[What to work on]
Reproduce only what runs from the line containing "ottoman: present [493,415,530,455]" to the line containing "plush toy: present" in the records below, inclusive. Keep it exact, and keep the pictures out.

[Input material]

= Beginning of Section =

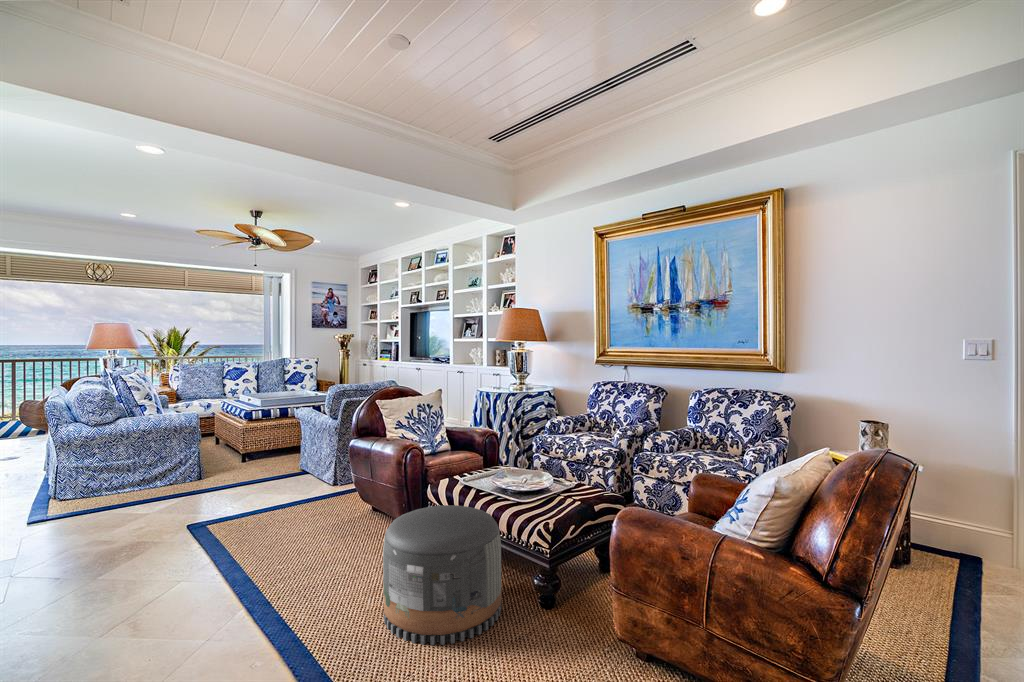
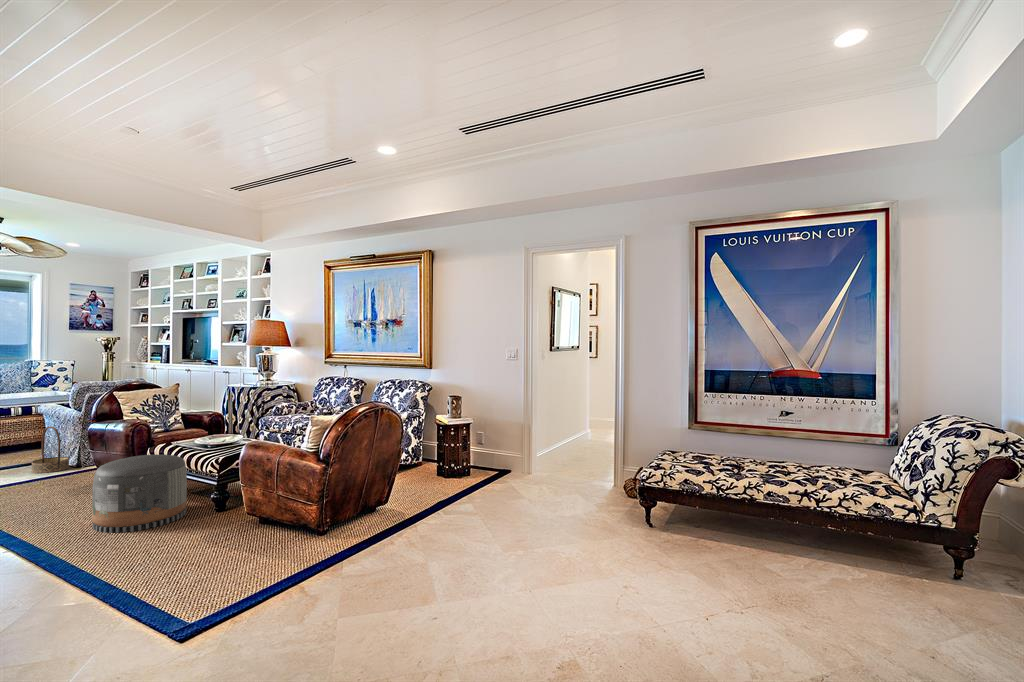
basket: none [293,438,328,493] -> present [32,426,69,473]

= End of Section =
= Beginning of Section =

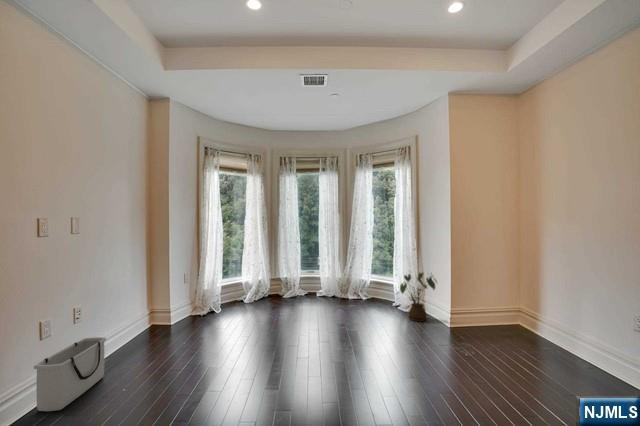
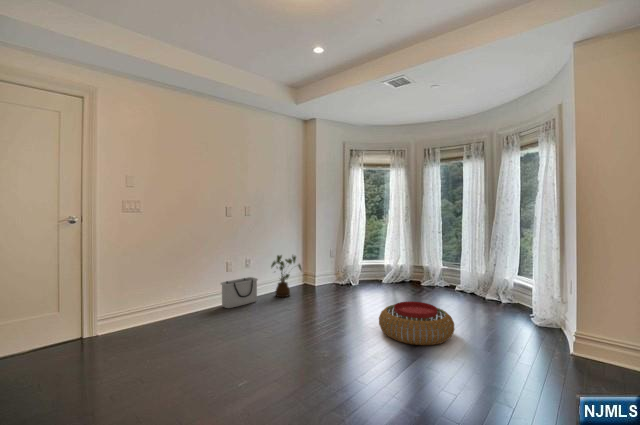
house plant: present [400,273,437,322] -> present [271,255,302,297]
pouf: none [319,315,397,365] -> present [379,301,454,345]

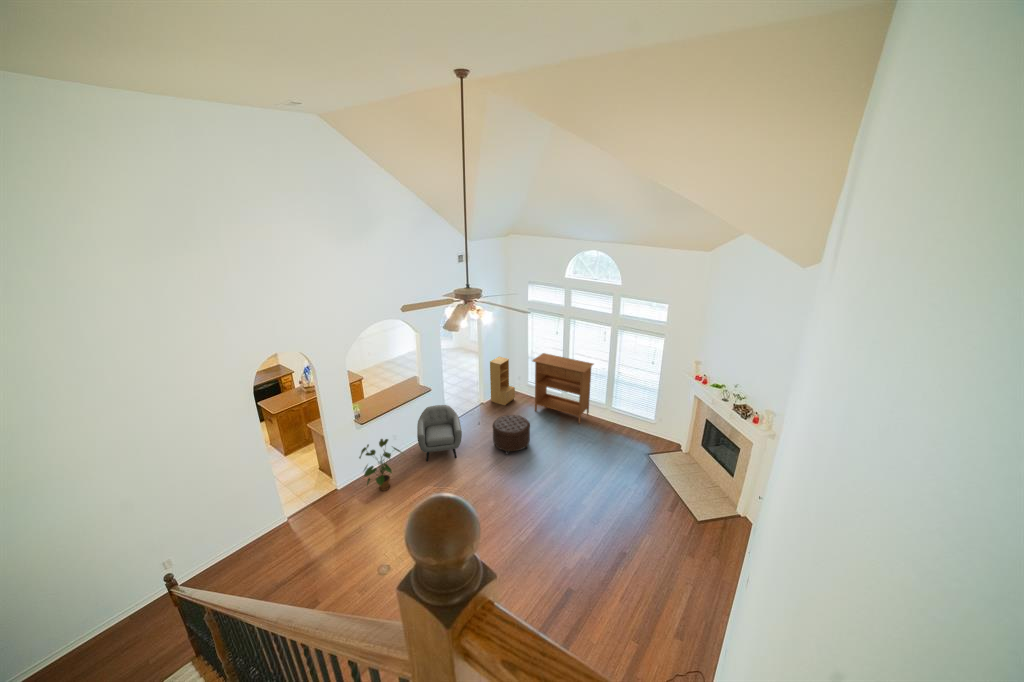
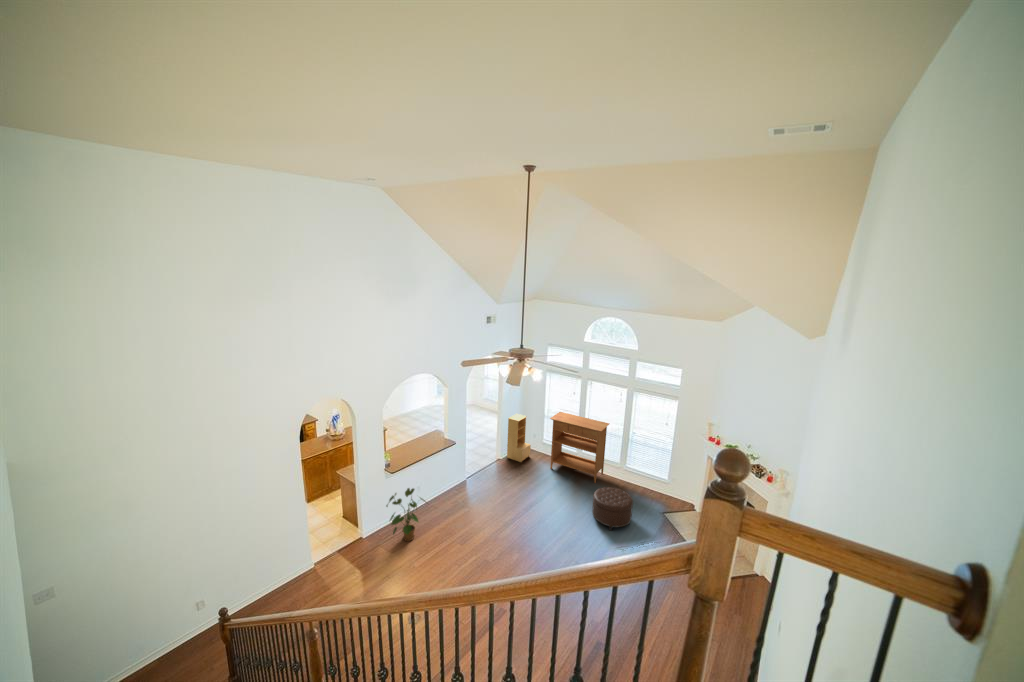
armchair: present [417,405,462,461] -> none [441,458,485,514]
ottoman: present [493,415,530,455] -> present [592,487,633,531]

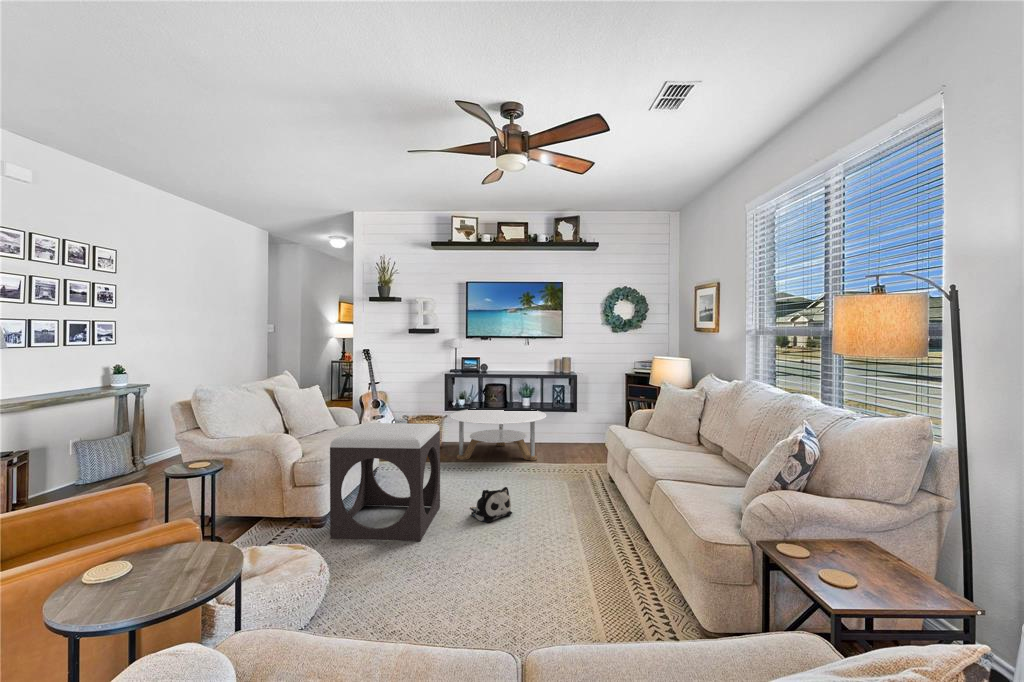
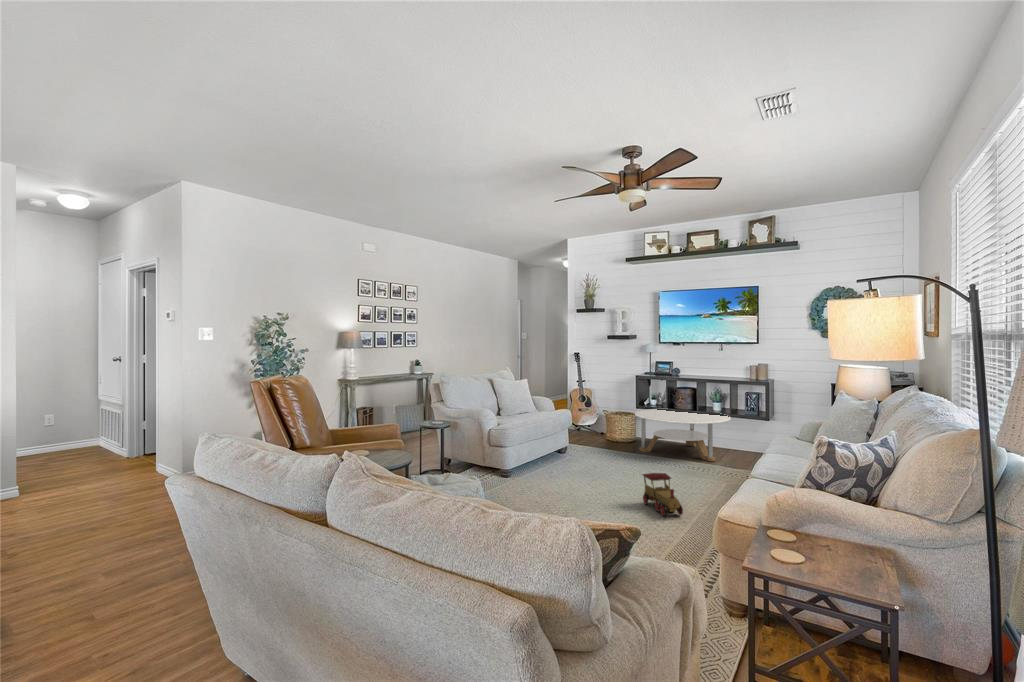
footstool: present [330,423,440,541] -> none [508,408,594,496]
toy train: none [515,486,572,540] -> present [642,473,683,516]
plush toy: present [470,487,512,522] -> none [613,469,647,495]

= End of Section =

[Exercise result]
ottoman: present [493,415,530,455] -> present [592,487,633,531]

footstool: present [330,423,440,541] -> none [508,408,594,496]
toy train: none [515,486,572,540] -> present [642,473,683,516]
plush toy: present [470,487,512,522] -> none [613,469,647,495]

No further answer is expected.